The model accounts for separate cytosolic and vesicular compartments in the two terminals, which share the same extracellular space. The latter is an important “collective” location for processes that take place outside the neurons, in particular, in the synaptic cleft or in glial cells. Metabolites are represented with white boxes and participating enzymes with black ellipses. Metabolites in dashed boxes are important but not necessarily located in the compartment where they are represented. Prefixes s, c, v, e, and p refer to metabolites in the serum, cytosol, vesicles, extracellular space and pool of proteins, respectively. Cortisol/corticosterone (CORT) is represented by a white diamond. Serum tyrosine, phenylalanine, tryptophan, enzymes and CORT are independent variables that remain constant during a given experiment. The strongest inhibitory effects are represented with dotted lines. Abbreviations: 3-HAA, 3-hydroxyanthranilic acid; 3-HK, 3-hydroxykynurenine; 5-HIAA, 5-hydroxyindoleacetic acid; 5-HIAL, 5-hydroxyindoleacetaldehyde; 5-HT, 5-hydroxytryptamine or serotonin; 5-HTP, 5-hydroxytryptophan; AADC, l-amino acid decarboxylase; ALDH, aldehyde dehydrogenase; COMT, catechol O-methyltransferase; DA, dopamine; DAT, dopamine transporter; DOPAC, 3,4-dihydroxyphenylacetic acid; DOPAL, 3,4-dihydroxyphenylacetaldehyde; HAAO, 3-hydroxyanthranilate 3,4-dioxygenase; HVA, homovanillic acid; IDO, indoleamine 2,3-dioxygenase; KAT, kynurenine aminotransferase; KMO, kynurenine 3-monooxygenase; KP, kynurenine pathway; KYN, kynurenine; KYNA, kynurenic acid; KYNU, kynureninase; LAT, L-type amino acid transporter; L-DOPA, l-3,4-hydroxyphenylalanine; MAO, monoamine oxidase; PHE, phenylalanine; QPRT, quinolinate phosphoribosyltransferase; QUIN, quinolinic acid; SERT, serotonin transporter; TDO, tryptophan-2,3-dioxygenase; TH, tyrosine hydroxylase; TPH2, tryptophan hydroxylase 2; TRP, tryptophan; TYR, tyrosine; VMAT2, vesicular monoamine transporter 2.

Fig 2. New steady-state values of dependent variables in response to a 50% increase in CORT.

The percent changes were calculated in comparison to the corresponding values under control conditions (CORT at baseline of 100%).

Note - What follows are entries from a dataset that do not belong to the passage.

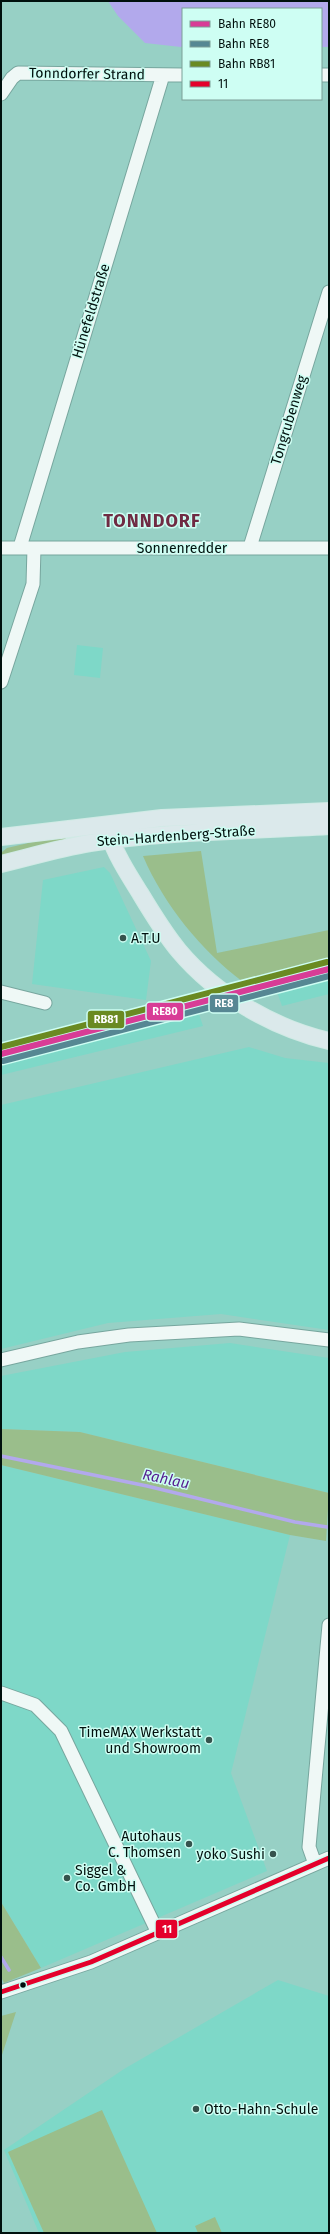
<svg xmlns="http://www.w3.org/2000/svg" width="330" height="2234" viewBox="0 0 330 2234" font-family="'Fira Sans',sans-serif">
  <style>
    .built { fill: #7ed8c8 }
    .green { fill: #9abe8b }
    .water { fill: #b2a9ec }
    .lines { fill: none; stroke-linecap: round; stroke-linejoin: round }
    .stream { stroke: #b2a9ec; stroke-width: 3.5 }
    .minor-casing { stroke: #77a69e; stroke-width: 15 }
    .major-casing { stroke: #d0eae5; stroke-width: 18 }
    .minor { stroke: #eff8f6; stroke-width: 13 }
    .major { stroke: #dbe9eb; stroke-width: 16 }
    .bus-1-casing { stroke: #cefef3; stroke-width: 8 }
    .bus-1 { stroke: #e4002b; stroke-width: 5 }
    .rail-1-casing { stroke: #cefef3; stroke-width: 9 }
    .rail-2-casing { stroke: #cefef3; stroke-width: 9 }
    .rail-3-casing { stroke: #cefef3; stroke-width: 9 }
    .rail-1 { stroke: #d83c96; stroke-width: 6 }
    .rail-2 { stroke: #568793; stroke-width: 6 }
    .rail-3 { stroke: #6a8a22; stroke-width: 6 }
    .poi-dot { fill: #35534d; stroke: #cefef3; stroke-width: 1.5 }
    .bus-dot { fill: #00100d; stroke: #cefef3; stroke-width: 1.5 }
    .labels { text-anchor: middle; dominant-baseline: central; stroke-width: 3; stroke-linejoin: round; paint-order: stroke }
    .street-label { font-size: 14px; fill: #00100d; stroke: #cefef3 }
    .poi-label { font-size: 14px; fill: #00100d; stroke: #cefef3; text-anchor: start }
    .water-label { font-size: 15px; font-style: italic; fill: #561d90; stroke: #cefef3 }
    .district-label { font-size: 18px; font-weight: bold; letter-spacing: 1px; fill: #6f2b43; stroke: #cefef3 }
    .line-badge { stroke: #cefef3; stroke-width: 1.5 }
    .badge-label { font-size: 11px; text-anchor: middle; font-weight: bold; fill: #fff }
  </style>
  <rect width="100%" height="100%" fill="#97d0c5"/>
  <path class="built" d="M77 645 103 648 100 678 74 675Z
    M104 867 110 873 151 961 146 1000 32 984 43 880Z
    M329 960V994L282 1006 271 975Z
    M193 996 203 1026 1 1075V1047Z
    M249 1047 285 1058 329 1063V1330L221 1314 108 1323 1 1349V1105Z
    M230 1343 329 1358V1493L80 1432 1 1429V1376L125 1352Z
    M1 1465 290 1535 231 1773 267 1871 41 1968 1 1902Z
    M278 1980 329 1996V2233H39L4 2150 124 2069Z"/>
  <path class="green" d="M95 832V835L1 857 2 852 7 848 71 833Z
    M201 851 217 953 329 930V960L243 982C201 950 164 905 143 856Z
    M1 1429 80 1432 329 1493 326 1541 290 1535 1 1465Z
    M1 1902 41 1968 4 1983 1 1977Z
    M16 2012 1 2058V2016Z
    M102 2110 157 2233H44L8 2152Z
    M215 2217 222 2233H198L195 2226Z"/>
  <path class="water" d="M108 1H329V47H321V9H183V46L181 47 145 43 118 16Z"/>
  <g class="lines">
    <path class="stream" d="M1 1456 147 1486 295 1522 327 1527
      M1 1957 9 1970"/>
    <defs>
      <path id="minor" d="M321 75H329
        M1 94 12 78 18 73 183 75
        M20 547 163 75
        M250 547 329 292
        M1 548H329
        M1 682 33 584 34 548
        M1 992 45 1003
        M1 1360 78 1342 129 1335 239 1329 329 1340
        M1 1693 35 1705 61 1731 158 1933
        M315 1864 309 1847 329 1625
        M1 1992 91 1962 329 1858"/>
      <path id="major" d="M108 831C114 852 128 874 140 893 152 913 164 933 179 951 216 995 273 1028 329 1041
        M1 837 162 818 329 811
        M1 864C30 857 60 848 90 843 168 831 249 831 329 826"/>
    </defs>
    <use href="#minor" class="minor-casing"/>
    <use href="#major" class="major-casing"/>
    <use href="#minor" class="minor"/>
    <use href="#major" class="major"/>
    <defs>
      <path id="bus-1" d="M1 1992 91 1962 329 1858"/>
    </defs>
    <use href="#bus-1" class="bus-1-casing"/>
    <use href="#bus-1" class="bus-1"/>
    <defs>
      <path id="rail-1" d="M1 1054 329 969"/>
      <path id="rail-2" d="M3 1061 329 976"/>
      <path id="rail-3" d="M1 1047 327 962"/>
    </defs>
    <use href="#rail-1" class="rail-1-casing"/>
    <use href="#rail-2" class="rail-2-casing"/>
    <use href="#rail-3" class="rail-3-casing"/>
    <use href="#rail-1" class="rail-1"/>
    <use href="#rail-2" class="rail-2"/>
    <use href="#rail-3" class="rail-3"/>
  </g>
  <g class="poi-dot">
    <circle cx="123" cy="938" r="4"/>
    <circle cx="209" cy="1740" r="4"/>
    <circle cx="189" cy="1844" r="4"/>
    <circle cx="273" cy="1854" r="4"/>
    <circle cx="67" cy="1878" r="4"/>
    <circle cx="196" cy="2109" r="4"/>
  </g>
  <circle class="bus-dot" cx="23" cy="1985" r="3.5"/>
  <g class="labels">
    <g class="street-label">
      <text transform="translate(87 74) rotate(1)">Tonndorfer Strand</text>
      <text transform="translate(91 311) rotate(-73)">Hünefeldstraße</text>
      <text transform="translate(289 420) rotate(-73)">Tongrubenweg</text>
      <text x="182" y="548">Sonnenredder</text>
      <text transform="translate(176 836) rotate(-4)">Stein-Hardenberg-Straße</text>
    </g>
    <g class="poi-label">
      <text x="131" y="938">A.T.U</text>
      <text x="201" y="1732" text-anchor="end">TimeMAX Werkstatt<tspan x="201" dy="16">und Showroom</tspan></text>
      <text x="181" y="1836" text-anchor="end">Autohaus<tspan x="181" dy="16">C. Thomsen</tspan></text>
      <text x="265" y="1854" text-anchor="end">yoko Sushi</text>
      <text x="75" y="1870">Siggel &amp;<tspan x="75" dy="16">Co. GmbH</tspan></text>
      <text x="204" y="2109">Otto-Hahn-Schule</text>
    </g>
    <g class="water-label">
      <text transform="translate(166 1479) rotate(12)">Rahlau</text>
    </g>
    <g class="district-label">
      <text x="152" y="521">TONNDORF</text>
    </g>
  </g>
  <g class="line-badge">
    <rect x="209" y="994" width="30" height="19" rx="4" fill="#568793"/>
    <rect x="146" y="1002" width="38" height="19" rx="4" fill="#d83c96"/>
    <rect x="87" y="1010" width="38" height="19" rx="4" fill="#6a8a22"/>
    <rect x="155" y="1919" width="23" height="20" rx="4" fill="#e4002b"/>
  </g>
  <g class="badge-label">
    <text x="224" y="1007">RE8</text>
    <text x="165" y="1015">RE80</text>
    <text x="106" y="1023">RB81</text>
    <text x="167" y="1933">11</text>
  </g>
  <rect width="330" height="2234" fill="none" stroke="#00100d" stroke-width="4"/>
  <rect x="182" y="8" width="140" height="92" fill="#cefef3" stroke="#7c9f97"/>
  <rect x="190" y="21" width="20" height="6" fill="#d83c96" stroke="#7c9f97"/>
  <text x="218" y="28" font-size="12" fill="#00100d">Bahn RE80</text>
  <rect x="190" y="41" width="20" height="6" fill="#568793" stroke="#7c9f97"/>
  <text x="218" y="48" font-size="12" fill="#00100d">Bahn RE8</text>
  <rect x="190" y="61" width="20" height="6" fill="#6a8a22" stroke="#7c9f97"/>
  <text x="218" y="68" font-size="12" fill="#00100d">Bahn RB81</text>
  <rect x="190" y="81" width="20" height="6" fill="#e4002b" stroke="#7c9f97"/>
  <text x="218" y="88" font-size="12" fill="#00100d">11</text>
</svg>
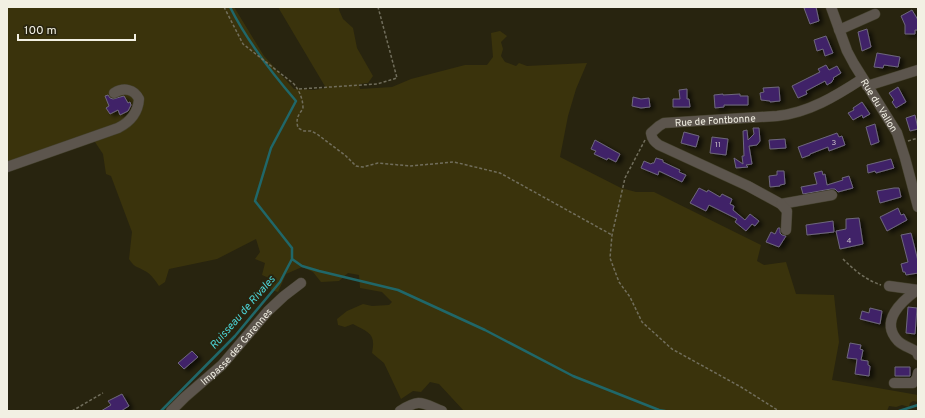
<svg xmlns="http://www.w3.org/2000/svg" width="925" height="418" font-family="Overpass,sans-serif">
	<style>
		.green { fill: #3a330c }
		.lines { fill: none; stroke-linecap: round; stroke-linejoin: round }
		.stream { stroke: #206769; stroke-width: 2.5 }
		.building { fill: #412367; stroke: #6e677d; filter: url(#shadow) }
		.minor-casing { stroke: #44412d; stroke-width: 11 }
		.path { stroke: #716e5c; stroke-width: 1.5; stroke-dasharray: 3 2; stroke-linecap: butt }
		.minor { stroke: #5c554d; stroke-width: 10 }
		.labels { text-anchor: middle; stroke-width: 4; stroke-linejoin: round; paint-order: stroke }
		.number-label { font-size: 8px; fill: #c6bdc4 }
		.street-label { font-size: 10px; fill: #f2f0e3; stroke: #28240f }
		.water-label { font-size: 11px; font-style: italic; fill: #4cd5d8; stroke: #28240f }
	</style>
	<defs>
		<filter id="shadow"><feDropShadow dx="4" dy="2.5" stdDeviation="2" flood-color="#0009"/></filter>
	</defs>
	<rect width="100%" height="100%" fill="#28240f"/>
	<!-- green -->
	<path class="green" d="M7,7H234L264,56L294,89L314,90L326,88L278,7H339V10L343,19L353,28L357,48L373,76L368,83L359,84L360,89L392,87L411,79L465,65H487L493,57L491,33L500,31L507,36L501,42L503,49L501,56L505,62L516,66L519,63L527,66L587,63L576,89L568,116L560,157L621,188L636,192H654L761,245L757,261L764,265L786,262L796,294L834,295L839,342L832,380L918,395V402L913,401L910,403L909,407L902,405L896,407L889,406L887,411H464L439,384L430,382L421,392L413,391L401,399L384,363L372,353C376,333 369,333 353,324L345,327L338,325L337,319L347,311L363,304L372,306L389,305L392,302L382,292L360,288L359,275L348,273L339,281L321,282L313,272L302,267L286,274L278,292L271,290L269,278L262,275L265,263L255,259L260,252L256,239L217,259L169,269L165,282L159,286C155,280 151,274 145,271C135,265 136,269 129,259L132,232L111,176L106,174L103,154L91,136L7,165Z"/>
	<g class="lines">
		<!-- stream -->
		<path class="stream" d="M292,259L302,266L319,271L398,290L485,330L573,376L659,410L665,411
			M161,411L235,336L280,282L292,259V248L255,201L271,148L296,101C271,72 247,41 230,7
			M899,411L918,405"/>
	</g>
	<!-- building -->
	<path class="building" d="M808,7H816L819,21L810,24L804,8Z
		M912,10L918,20V30H915V34H905V25L901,16Z
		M867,29L871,47L862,51L858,32Z
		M826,36L833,53L825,56L823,49L817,51L814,40Z
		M877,53L900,57L898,67L884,65L883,68L874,67Z
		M826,65L829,70L837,66L841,73L833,78L834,79L832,81V82L827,85L825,81L806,91L807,94L798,98L792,86L820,72L818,69Z
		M779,87L780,101L770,102V101L761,100L760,93L764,92L763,88Z
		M898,87L906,102L896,108L892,102L894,100L889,93Z
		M687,89V99H689L690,107H673V99H680L679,90Z
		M723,94V95L740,94V96H748V105H724V107L715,108L714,95Z
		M108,95L110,98L113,99L124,96L128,103L130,102L131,105L128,111L120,115L118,110L110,114L106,108L109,106L105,96Z
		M633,97L641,99L649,98L650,107L641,108L632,106Z
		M862,102L870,114L863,118L862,115L853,120L848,113L854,110L853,108Z
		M915,115L918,129L910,131L906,118Z
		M875,124L879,142L871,145L866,127Z
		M753,128H759L760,141L757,145L749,146L752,164L746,165L748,167L736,168L734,158L743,164L742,156H744L743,131L747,130L748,140L754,134Z
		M684,132L699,136L696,147L681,143Z
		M837,133L839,137L842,136L845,145L829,151L828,147L810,154V155L802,158L798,147Z
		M712,137L728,139L726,155L710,153Z
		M785,139L786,148L770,149L769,140Z
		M595,140L620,154L616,162L608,158L607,160L594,154L596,151L591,149Z
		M656,158L663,160V162L680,170L679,172L686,175L682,182L659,171L658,175L641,168L644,161L651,164L652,163H654Z
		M891,159L894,168L876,173L875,171L868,173L867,165Z
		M777,171H784L785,184L780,185V186L770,187L769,176L777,175Z
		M822,171L823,175L825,174L827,185L843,180L842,178L849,176L853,188L838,192L835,189H831L803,194L801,187L817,184L814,173Z
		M699,188L707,192L708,190L720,197L722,194L732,199L730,204L734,206L733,210L745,220L750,214L759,221L755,226L752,224L746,231L735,222L737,219L709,205L706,211L690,203Z
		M894,188H899L901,197L880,203L877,191Z
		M898,208L901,215L904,214L907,220L887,231L880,217Z
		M859,218L863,244L840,249L836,231L846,229V219Z
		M833,221L834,232L807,235L806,225Z
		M778,228H780V233L782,235L786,236L779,247L766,242L771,232L775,234Z
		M911,233L918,261V273L906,275L905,272H903L901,264L908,262L901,235Z
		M908,307L917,308L915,334L906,333Z
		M870,308L882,311L880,324L860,319L862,311L869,313Z
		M850,343L861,345L860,349L863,350L861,360L868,361V365L870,366L869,376L855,374L857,359L847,358Z
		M192,351L198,357L184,369L178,363Z
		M895,367H910V376H895Z
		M122,394L129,406L121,411H101L111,405L108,401Z"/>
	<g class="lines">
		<defs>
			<g id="minor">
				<path id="s1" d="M831,7L847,51L854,64L897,133L905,158L918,207"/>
				<path d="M839,30L875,14"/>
				<path d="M867,86L918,70"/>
				<path d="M7,167L118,128C130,122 138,113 139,99C134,89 124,87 114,93"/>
				<path id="s2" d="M832,195L781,204L748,186L659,145C655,142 652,140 651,133L659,126L664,123L777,116C808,113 836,96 862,79"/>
				<path d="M781,204L787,211L786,230"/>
				<path d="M889,286L918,290"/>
				<path d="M917,290C902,301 879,321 898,341C903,346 911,348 917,352L918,355"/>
				<path d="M894,383H913L917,378L918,373"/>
				<path id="s3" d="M171,411L185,397L222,365L268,311L284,296L301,283"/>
				<path d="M400,411C420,398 422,403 442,411"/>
			</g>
		</defs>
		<!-- minor casing -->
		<use href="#minor" class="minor-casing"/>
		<!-- path -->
		<path class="path" d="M224,7L243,44L294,84C300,92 303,99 303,109C297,116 296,120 298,128L304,131H311L317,134L346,156L356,166L363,167L378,163L410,166L454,162L500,173L612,235
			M299,89L377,84L397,78L378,7
			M645,140L625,178L612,235L610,258L619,282L630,297L642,322L672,349L741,387L779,411
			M908,141L918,138
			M843,259C854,270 866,280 881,285
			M72,411L103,393"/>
		<!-- minor -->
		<use href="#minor" class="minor"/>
	</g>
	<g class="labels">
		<!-- number labels -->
		<g class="number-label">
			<text x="834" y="145">3</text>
			<text x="718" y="147">11</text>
			<text x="849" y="243">4</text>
		</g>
		<!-- street labels -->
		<g class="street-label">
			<text dy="4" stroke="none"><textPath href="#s1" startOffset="110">Rue du Vallon</textPath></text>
			<text dy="4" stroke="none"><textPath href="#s2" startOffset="270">Rue de Fontbonne</textPath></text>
			<text dy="4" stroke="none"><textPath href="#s3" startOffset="92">Impasse des Garennes</textPath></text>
		</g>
		<!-- water labels -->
		<g class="water-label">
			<text transform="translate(242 312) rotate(-49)" y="4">Ruisseau de Rivales</text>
		</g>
	</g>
	<!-- border -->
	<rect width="925" height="418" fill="none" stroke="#f2f0e3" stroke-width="16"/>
	<!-- scale -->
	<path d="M18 34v6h117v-6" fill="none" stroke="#f2f0e3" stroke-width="2"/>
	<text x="24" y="34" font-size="12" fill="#f2f0e3" stroke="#28240f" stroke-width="3" paint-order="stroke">100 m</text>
</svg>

Also shown are the ratios QUIN/KYNA and KYNA/3-HK, which reflect the balance between levels of key metabolites.

Fig 3. Notable changes in key dependent variables in response to cortisolemia and treatment.

(A) Two-fold increase in the activity of VMAT2. (B) 95% Inhibition of the transporter SERT. (C) 50% Inhibition of the activity of enzyme KMO. (D) Combined inhibition of SERT (↓95%) and KMO (↓50%). Time courses are shown on the left and percent changes after treatment on the right of each panel. CORT is increased by 50% at day 8 and “treatment” starts at day 25 (black triangles).